Al fine di assicurare maggiore efficacia all’ottenimento del miglior risultato possibile per l’OICR gestito, EUROSGR ha scelto di adottare un modello operativo che prevede l’utilizzo di più negoziatori.

Per quanto riguarda l’elenco dei principali intermediari negoziatori utilizzati si rinvia all’Allegato 1.

STRATEGIA DI ESECUZIONE DEGLI ORDINI

Con riferimento a particolari categorie di strumenti finanziari (es. strumenti finanziari obbligazionari poco liquidi, ETF, e Derivati OTC) EUROSGR può concludere operazioni a valere sui patrimoni gestiti a seguito della richiesta preventiva di prezzi a diversi operatori (c.d. “request for quote”). Al fine di conseguire il miglior risultato possibile, EUROSGR ha attivato un processo di selezione e monitoraggio periodico al fine di individuare e valutare i primari operatori del settore a cui richiedere le quotazioni (i principali operatori sono evidenziati nell’Allegato 1), sulla base dei fattori richiamati nell’introduzione al presente documento.
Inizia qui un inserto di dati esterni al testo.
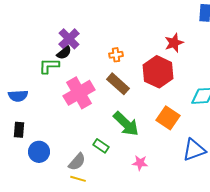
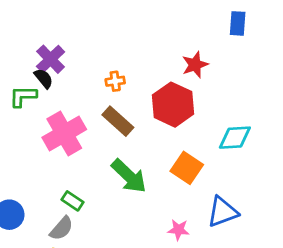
black semicircle: (64, 53) -> (44, 78), turned -91
green rectangle: (101, 146) -> (73, 201), moved
pink star: (140, 163) -> (178, 230), moved

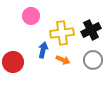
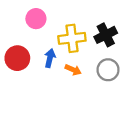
red circle: (13, 62) -> (17, 58), moved

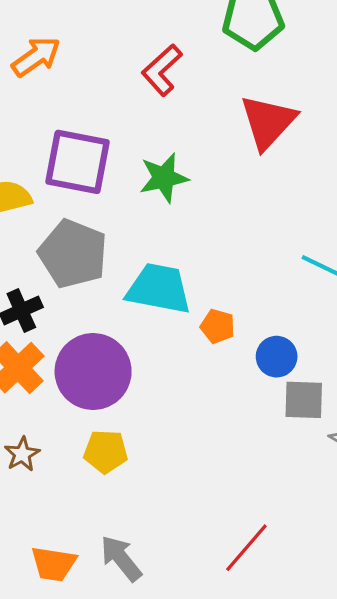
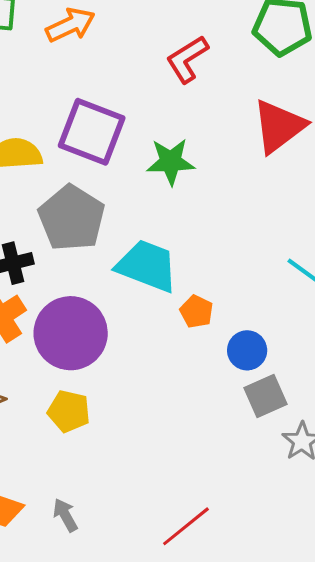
gray square: (304, 400) -> (266, 396), turned -36
gray arrow: (121, 558) -> (65, 515), size x0.7

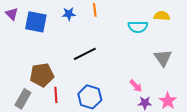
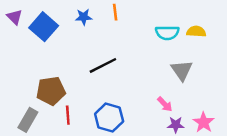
yellow semicircle: (162, 16) -> (196, 32), moved
blue square: (36, 22) -> (44, 27), turned 30
gray triangle: (163, 58) -> (182, 70), moved

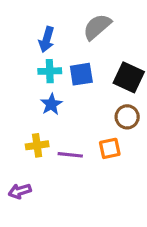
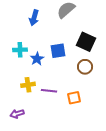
cyan cross: (50, 71) -> (20, 50), moved
blue square: (81, 74) -> (58, 51), moved
orange square: (110, 148) -> (74, 98), moved

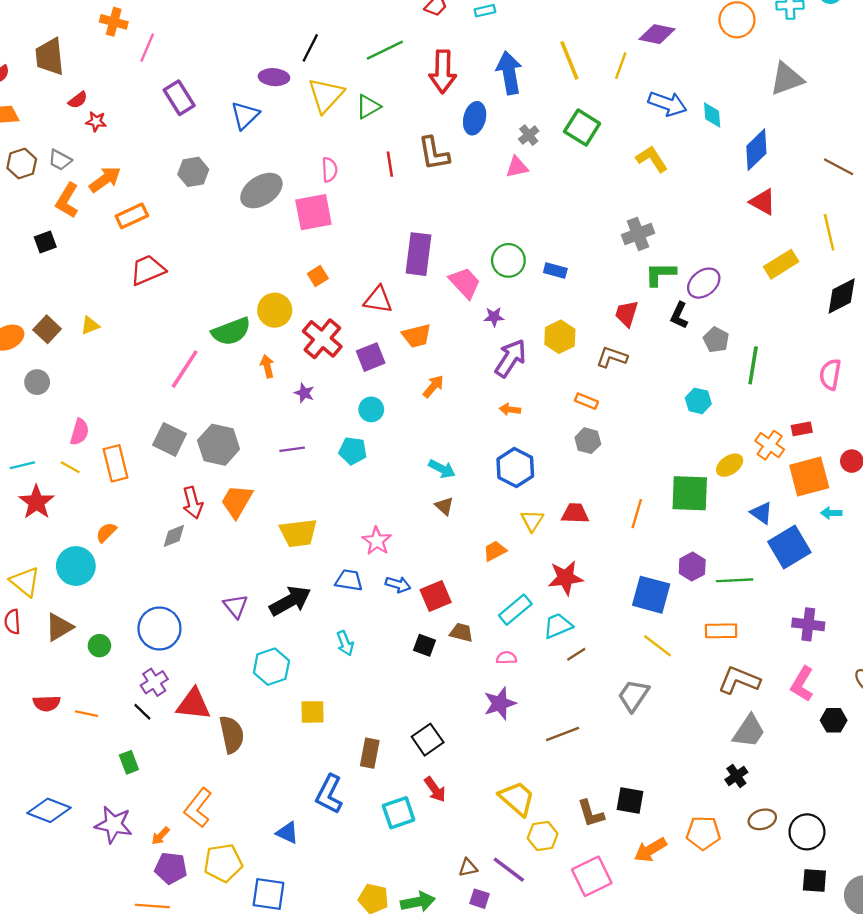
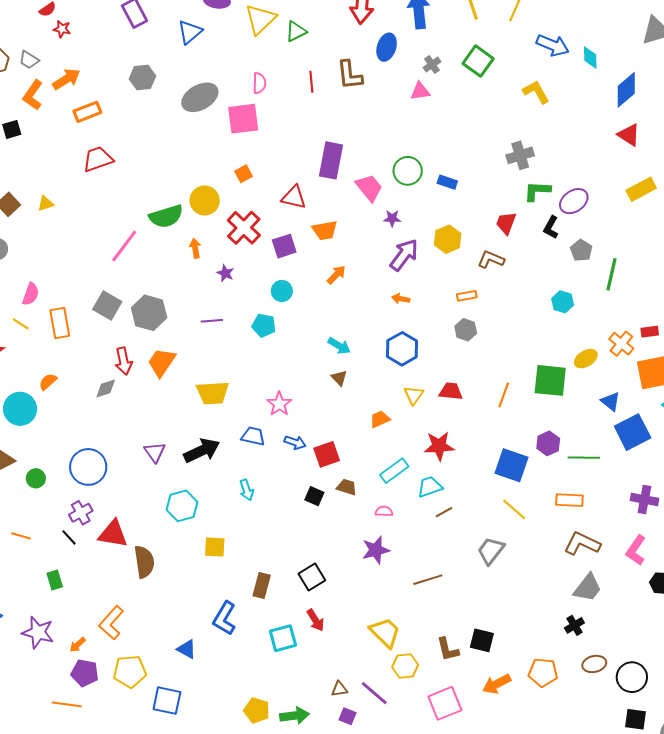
orange rectangle: (586, 401) -> (467, 296), turned -36

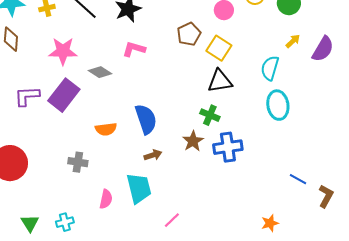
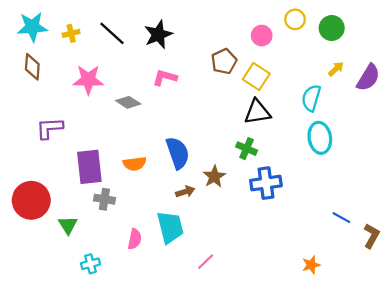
purple rectangle: (64, 95) -> (89, 167), moved, turned -44
brown star: (193, 141) -> (214, 177), moved
green triangle: (30, 223) -> (68, 225), moved

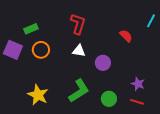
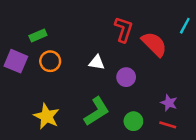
red L-shape: (78, 24) -> (124, 29), moved
red semicircle: (126, 36) -> (154, 44), size x1.6

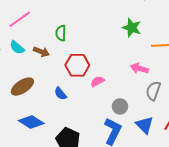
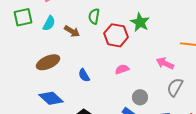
green star: (132, 28) -> (140, 22), moved
cyan semicircle: (17, 47) -> (49, 23), turned -112
red hexagon: (77, 65) -> (116, 35), moved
Inoltre, per tali categorie di strumenti finanziari, quando possibile, EUROSGR può ricorrere alla conclusione delle operazioni anche attraverso Multilateral Trading Facilities (MTF), in quanto si tratta di sistemi di scambio organizzati che in base a regole predeterminate sono in grado di offrire maggiori garanzie di trasparenza in termini di chiusura delle operazioni attraverso meccanismi d’asta.

MONITORAGGIO E REVISIONE

EUROSGR controllerà l’efficacia della propria strategia di esecuzione e trasmissione degli ordini e, in particolare, verificherà la qualità dell’esecuzione degli stessi da parte dei soggetti all’uopo identificati, ponendo rimedio ad eventuali carenze.

EUROSGR procederà inoltre, con cadenza almeno annuale, alla revisione delle suddette strategie per verificare se le stesse includano tutti gli accorgimenti ragionevoli per conseguire il miglior risultato possibile. In tale ambito, EUROSGR valuta se: (a) includere nuovi negoziatori o sostituire uno o più di quelli esistenti; (b) assegnare un diversa importanza relativa ai fattori di best execution indicati nell’introduzione; (c) modificare altri aspetti delle strategie. Il riesame verrà effettuato anche ogni volta che si verificherà una modifica rilevante che influisca sull’efficacia delle strategie nell’ottenere in modo duraturo il miglior risultato possibile per l’OICR.

PUBBLICITÀ

La presente strategia di esecuzione e trasmissione viene portata a conoscenza dei clienti prima della sottoscrizione dell’ OICR.e pubblicata sul sito Internet di EUROSGR (www.eurosgr.it).

Indice fallback

Il Regolamento (UE) 2016/1011 sugli indici di riferimento (Benchmark Regulation – BMR), entrato in vigore il 1° gennaio 2018, e le successive revisioni mirano a rafforzare la fiducia degli operatori di mercato e, più in generale, del pubblico negli indici di riferimento utilizzati in strumenti e contratti finanziari nell’Unione (benchmark) in linea con le raccomandazioni del Financial Stability Board del luglio 2014.

In particolare le clausole di fallback sono previsioni che definiscono un indice alternativo nel caso in cui l’indice contrattualmente previsto non sia temporaneamente disponibile, qualora lo stesso cessi di essere fornito o ne venga dichiarata la non rappresentatività da parte di un’autorità competente.